*** Begin section ***

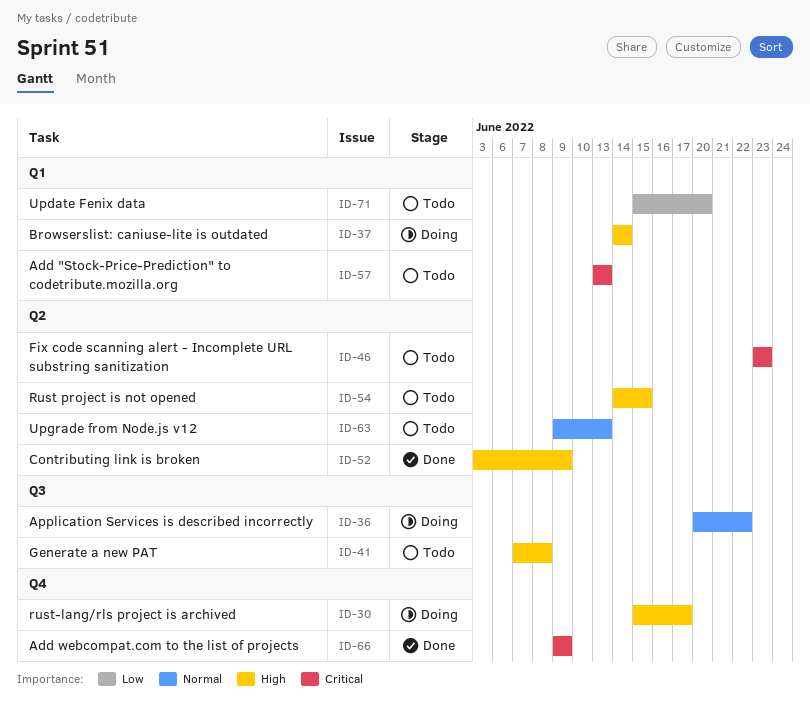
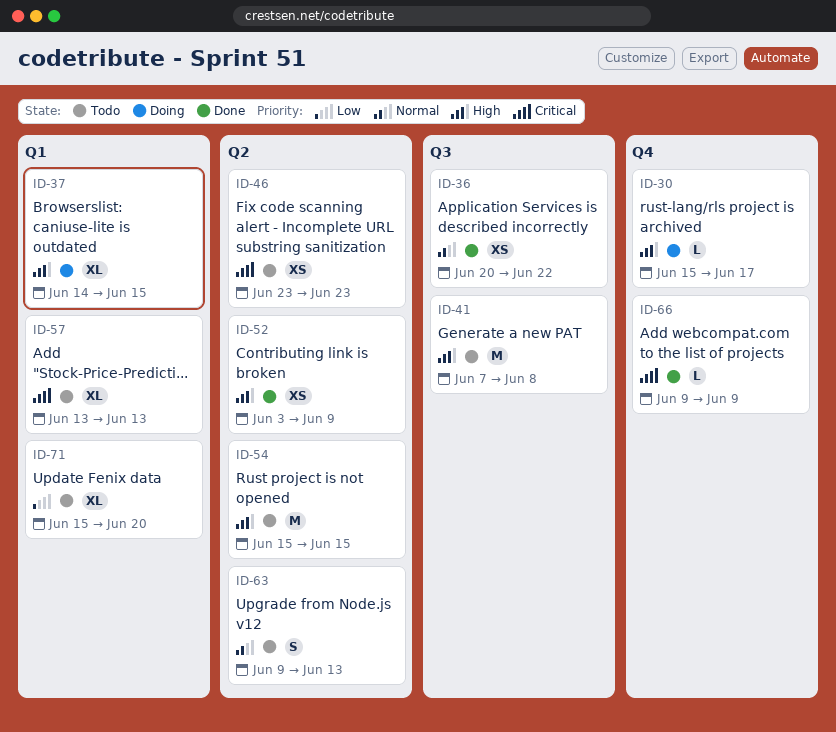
ID-36, status: Doing -> Done
ID-37, due: Jun 14 -> Jun 15
ID-54, start: Jun 14 -> Jun 15

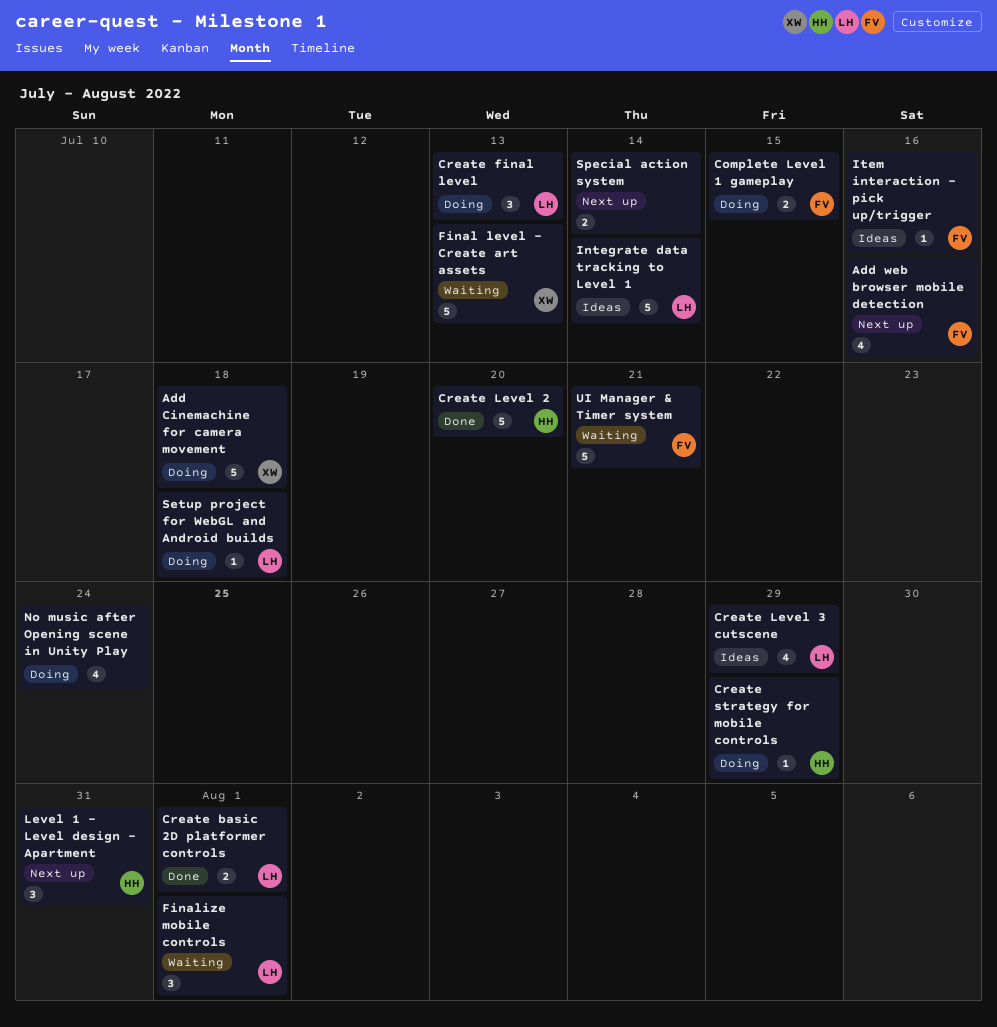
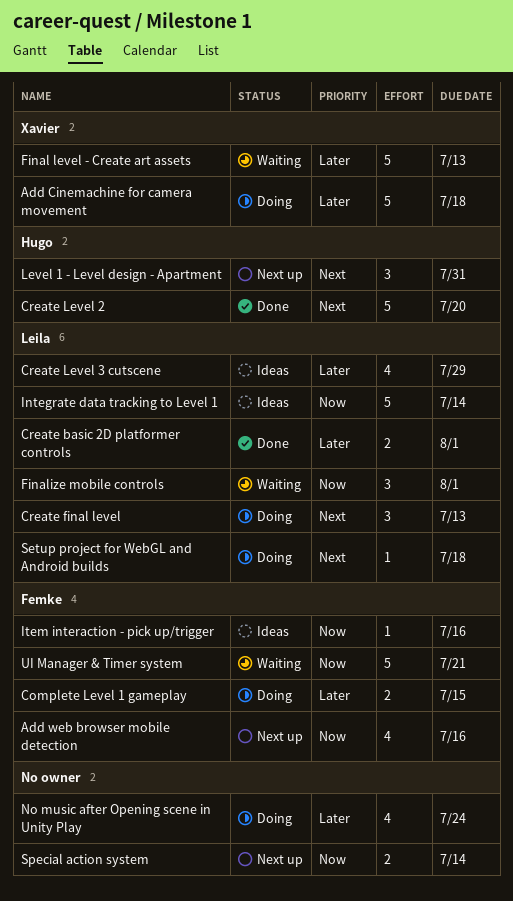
Create strategy for mobile controls: present -> none

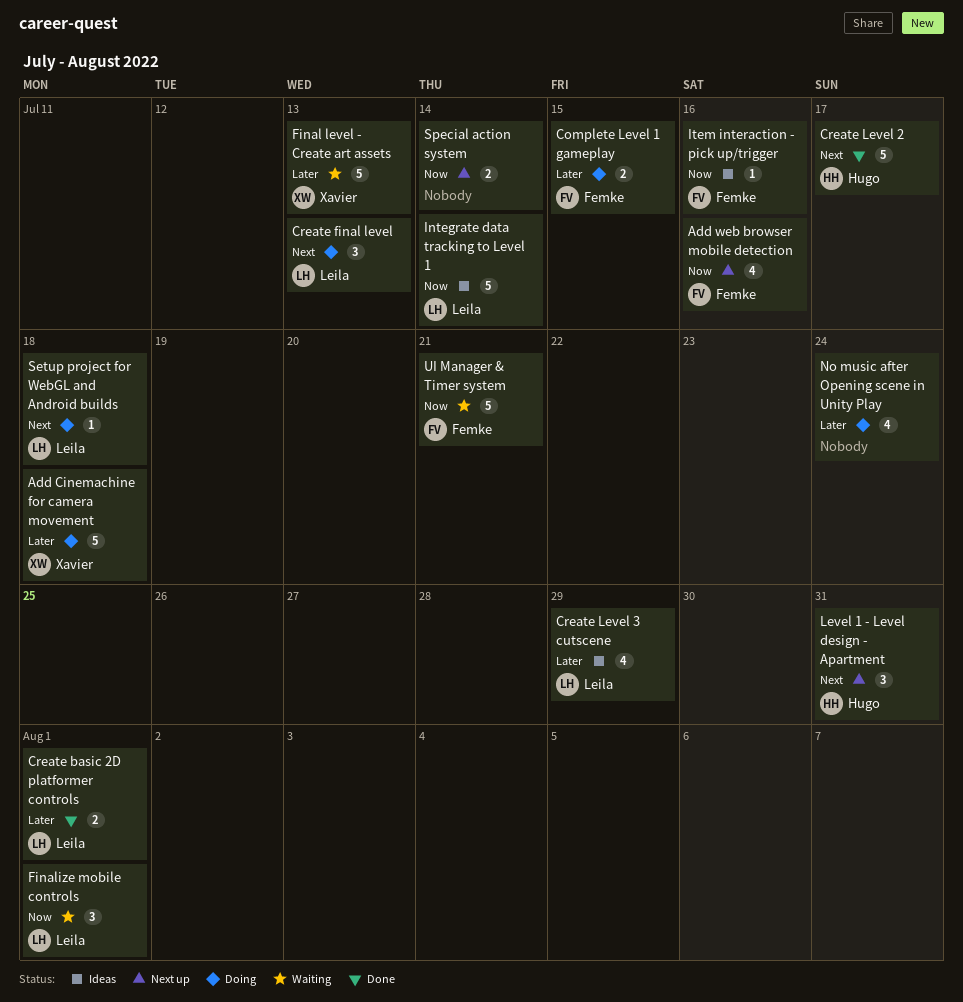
Create Level 2, due: Jul 20 -> Jul 17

*** End section ***

_Your goal_
The entire listing above, word for word and without pictures, is what should be output.

_Task solution_
ID-36, status: Doing -> Done
ID-37, due: Jun 14 -> Jun 15
ID-54, start: Jun 14 -> Jun 15

Create strategy for mobile controls: present -> none

Create Level 2, due: Jul 20 -> Jul 17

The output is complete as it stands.